Your answer should be every line with the word "Placenta", copied from the data below.

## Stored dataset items
--*--

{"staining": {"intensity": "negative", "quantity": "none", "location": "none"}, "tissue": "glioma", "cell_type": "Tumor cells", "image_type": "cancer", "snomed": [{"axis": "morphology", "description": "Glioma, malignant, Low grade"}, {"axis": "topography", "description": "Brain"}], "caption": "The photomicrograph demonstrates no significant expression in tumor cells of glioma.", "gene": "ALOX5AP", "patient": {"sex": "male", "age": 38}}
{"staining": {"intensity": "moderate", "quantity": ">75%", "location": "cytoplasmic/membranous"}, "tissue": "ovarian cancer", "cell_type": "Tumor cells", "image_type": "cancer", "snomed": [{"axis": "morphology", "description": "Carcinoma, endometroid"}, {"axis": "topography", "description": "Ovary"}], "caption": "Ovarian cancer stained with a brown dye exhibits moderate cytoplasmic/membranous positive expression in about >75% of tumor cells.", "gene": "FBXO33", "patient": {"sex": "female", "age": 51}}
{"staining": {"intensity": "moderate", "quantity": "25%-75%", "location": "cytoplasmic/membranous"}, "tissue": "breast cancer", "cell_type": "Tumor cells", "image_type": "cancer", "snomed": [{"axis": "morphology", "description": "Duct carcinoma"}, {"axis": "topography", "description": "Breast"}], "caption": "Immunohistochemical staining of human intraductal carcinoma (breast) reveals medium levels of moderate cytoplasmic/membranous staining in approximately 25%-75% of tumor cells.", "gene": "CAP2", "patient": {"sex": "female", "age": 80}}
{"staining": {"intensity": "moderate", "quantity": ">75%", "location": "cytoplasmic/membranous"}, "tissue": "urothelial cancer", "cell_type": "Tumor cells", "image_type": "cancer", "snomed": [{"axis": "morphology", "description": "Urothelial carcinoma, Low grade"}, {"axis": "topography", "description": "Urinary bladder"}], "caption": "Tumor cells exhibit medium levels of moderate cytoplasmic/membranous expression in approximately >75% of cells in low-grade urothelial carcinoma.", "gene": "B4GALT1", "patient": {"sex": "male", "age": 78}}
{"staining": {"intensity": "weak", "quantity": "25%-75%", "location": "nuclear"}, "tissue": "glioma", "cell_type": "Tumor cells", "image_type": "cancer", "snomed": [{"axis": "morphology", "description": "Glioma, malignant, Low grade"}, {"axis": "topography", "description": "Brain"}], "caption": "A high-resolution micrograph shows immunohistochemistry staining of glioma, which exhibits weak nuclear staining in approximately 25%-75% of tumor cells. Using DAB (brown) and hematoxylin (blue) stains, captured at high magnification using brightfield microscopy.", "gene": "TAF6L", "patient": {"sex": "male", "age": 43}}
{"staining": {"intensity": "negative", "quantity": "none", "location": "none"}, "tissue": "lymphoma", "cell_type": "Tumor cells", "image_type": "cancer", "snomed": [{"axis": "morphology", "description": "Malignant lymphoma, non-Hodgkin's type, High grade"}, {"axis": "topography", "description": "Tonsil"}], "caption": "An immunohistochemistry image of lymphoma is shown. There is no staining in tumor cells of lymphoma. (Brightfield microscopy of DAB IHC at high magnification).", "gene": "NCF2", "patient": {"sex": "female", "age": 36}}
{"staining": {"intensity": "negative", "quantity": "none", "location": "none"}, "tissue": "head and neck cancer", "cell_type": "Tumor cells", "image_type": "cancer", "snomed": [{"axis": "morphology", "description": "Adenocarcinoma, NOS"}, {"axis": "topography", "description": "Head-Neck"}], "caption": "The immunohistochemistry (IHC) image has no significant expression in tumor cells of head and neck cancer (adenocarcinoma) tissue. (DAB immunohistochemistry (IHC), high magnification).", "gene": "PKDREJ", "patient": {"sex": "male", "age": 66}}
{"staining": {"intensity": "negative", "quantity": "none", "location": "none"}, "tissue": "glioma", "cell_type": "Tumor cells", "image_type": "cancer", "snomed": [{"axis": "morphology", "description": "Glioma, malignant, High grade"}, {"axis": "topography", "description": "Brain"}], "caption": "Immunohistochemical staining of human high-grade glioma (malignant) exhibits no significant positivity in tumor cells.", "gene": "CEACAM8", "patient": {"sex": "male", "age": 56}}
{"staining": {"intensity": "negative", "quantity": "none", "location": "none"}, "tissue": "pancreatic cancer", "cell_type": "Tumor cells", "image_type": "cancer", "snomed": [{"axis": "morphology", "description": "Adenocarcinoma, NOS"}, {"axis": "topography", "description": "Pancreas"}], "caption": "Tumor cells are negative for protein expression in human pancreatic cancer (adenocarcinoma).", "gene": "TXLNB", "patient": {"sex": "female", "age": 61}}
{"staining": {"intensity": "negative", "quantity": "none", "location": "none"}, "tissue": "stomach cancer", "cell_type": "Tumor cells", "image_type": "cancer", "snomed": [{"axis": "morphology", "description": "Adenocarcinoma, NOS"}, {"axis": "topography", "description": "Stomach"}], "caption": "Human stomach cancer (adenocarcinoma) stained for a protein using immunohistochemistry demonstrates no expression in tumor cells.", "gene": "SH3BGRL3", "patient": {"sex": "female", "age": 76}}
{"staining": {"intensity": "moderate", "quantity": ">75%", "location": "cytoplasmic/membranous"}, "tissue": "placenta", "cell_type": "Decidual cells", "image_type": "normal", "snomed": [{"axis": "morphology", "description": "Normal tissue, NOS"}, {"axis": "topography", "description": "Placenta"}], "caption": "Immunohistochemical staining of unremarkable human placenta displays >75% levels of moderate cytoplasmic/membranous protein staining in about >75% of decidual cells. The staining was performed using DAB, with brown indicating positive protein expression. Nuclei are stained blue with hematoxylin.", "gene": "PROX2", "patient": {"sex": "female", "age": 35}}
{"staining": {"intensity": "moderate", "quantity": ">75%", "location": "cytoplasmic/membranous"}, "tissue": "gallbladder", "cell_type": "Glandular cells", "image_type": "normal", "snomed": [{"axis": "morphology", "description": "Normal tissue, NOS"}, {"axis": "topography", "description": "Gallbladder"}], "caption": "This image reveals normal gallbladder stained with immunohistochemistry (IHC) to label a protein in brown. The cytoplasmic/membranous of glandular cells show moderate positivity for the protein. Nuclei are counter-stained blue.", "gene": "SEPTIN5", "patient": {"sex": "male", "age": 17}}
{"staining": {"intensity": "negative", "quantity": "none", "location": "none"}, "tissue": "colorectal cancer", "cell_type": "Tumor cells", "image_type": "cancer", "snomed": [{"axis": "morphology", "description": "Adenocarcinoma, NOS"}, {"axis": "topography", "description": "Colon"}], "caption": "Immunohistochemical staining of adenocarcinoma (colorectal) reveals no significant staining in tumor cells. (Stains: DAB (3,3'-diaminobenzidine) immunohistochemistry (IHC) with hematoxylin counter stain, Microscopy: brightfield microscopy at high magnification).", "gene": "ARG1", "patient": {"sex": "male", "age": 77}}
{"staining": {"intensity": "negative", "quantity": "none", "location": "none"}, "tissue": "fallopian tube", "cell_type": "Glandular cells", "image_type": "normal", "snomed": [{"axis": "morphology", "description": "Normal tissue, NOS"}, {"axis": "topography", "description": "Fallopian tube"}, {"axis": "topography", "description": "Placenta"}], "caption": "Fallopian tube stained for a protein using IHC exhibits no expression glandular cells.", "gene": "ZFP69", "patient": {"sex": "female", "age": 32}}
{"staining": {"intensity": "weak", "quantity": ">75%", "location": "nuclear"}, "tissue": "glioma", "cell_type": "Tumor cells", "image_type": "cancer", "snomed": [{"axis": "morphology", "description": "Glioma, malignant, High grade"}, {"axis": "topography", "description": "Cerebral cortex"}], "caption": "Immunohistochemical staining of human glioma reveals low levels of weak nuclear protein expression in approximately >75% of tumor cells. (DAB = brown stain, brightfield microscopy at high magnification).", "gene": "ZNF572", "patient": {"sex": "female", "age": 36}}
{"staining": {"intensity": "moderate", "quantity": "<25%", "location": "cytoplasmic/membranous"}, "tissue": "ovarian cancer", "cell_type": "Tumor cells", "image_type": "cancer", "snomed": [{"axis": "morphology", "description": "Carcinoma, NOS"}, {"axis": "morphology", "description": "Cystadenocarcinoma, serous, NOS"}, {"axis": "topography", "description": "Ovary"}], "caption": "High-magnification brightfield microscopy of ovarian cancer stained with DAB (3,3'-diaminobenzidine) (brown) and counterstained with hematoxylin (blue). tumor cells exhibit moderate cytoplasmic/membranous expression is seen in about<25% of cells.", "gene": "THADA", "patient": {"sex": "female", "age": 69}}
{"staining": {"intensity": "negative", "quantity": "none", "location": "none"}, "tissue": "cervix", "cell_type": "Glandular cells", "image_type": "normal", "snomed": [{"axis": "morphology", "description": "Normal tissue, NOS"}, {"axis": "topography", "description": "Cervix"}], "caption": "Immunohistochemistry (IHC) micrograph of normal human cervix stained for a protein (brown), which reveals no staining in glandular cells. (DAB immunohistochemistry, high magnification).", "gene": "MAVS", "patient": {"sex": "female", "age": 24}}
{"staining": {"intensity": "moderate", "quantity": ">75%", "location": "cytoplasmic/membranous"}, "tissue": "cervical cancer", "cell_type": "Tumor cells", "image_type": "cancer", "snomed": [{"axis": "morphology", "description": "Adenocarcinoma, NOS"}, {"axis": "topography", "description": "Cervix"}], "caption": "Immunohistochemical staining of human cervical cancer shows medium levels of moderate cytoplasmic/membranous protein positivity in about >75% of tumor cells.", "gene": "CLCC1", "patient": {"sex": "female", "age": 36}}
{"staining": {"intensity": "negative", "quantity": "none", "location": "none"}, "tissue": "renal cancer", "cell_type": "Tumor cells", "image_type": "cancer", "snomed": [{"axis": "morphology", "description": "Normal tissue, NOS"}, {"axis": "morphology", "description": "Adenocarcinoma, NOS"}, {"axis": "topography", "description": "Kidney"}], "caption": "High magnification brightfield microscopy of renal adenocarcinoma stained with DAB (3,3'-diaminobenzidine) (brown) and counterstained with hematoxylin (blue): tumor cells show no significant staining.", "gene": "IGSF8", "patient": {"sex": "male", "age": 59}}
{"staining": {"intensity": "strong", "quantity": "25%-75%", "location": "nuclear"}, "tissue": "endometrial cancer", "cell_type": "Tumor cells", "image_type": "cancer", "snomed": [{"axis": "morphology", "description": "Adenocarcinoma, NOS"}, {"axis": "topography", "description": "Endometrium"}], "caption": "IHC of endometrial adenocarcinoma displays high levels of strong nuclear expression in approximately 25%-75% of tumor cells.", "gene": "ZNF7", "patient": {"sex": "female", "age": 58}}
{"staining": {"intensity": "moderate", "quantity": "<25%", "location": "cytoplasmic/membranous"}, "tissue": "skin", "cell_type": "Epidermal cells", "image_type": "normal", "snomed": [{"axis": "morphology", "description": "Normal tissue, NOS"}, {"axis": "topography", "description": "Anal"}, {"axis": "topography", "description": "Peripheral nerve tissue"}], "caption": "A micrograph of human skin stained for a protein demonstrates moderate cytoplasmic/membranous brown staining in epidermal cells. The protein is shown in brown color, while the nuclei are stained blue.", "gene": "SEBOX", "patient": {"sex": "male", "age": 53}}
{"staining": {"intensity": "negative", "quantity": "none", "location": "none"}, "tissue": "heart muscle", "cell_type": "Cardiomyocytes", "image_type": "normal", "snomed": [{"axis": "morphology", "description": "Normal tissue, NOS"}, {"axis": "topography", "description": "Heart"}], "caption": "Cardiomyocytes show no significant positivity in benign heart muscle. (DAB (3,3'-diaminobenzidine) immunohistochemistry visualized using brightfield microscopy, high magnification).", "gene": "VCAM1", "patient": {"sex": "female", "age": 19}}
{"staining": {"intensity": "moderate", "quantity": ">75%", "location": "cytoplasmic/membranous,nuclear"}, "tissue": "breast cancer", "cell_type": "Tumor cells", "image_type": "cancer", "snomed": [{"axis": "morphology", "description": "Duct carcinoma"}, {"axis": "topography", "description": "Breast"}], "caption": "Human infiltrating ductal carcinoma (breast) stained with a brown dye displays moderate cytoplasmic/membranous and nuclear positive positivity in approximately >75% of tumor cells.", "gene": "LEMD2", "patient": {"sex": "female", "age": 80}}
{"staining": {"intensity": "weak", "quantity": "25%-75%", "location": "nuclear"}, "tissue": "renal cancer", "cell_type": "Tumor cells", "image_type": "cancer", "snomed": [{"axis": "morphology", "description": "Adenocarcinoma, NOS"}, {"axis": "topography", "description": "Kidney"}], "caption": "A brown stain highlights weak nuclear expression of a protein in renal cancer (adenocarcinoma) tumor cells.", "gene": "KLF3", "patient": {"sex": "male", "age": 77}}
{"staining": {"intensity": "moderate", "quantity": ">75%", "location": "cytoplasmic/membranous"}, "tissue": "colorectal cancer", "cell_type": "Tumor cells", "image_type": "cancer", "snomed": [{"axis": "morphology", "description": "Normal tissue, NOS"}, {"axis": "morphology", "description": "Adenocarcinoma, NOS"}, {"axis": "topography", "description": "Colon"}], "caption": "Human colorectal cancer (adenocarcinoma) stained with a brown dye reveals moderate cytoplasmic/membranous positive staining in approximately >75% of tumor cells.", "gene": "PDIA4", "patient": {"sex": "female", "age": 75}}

--*--

## YOUR RESPONSE
{"staining": {"intensity": "moderate", "quantity": ">75%", "location": "cytoplasmic/membranous"}, "tissue": "placenta", "cell_type": "Decidual cells", "image_type": "normal", "snomed": [{"axis": "morphology", "description": "Normal tissue, NOS"}, {"axis": "topography", "description": "Placenta"}], "caption": "Immunohistochemical staining of unremarkable human placenta displays >75% levels of moderate cytoplasmic/membranous protein staining in about >75% of decidual cells. The staining was performed using DAB, with brown indicating positive protein expression. Nuclei are stained blue with hematoxylin.", "gene": "PROX2", "patient": {"sex": "female", "age": 35}}
{"staining": {"intensity": "negative", "quantity": "none", "location": "none"}, "tissue": "fallopian tube", "cell_type": "Glandular cells", "image_type": "normal", "snomed": [{"axis": "morphology", "description": "Normal tissue, NOS"}, {"axis": "topography", "description": "Fallopian tube"}, {"axis": "topography", "description": "Placenta"}], "caption": "Fallopian tube stained for a protein using IHC exhibits no expression glandular cells.", "gene": "ZFP69", "patient": {"sex": "female", "age": 32}}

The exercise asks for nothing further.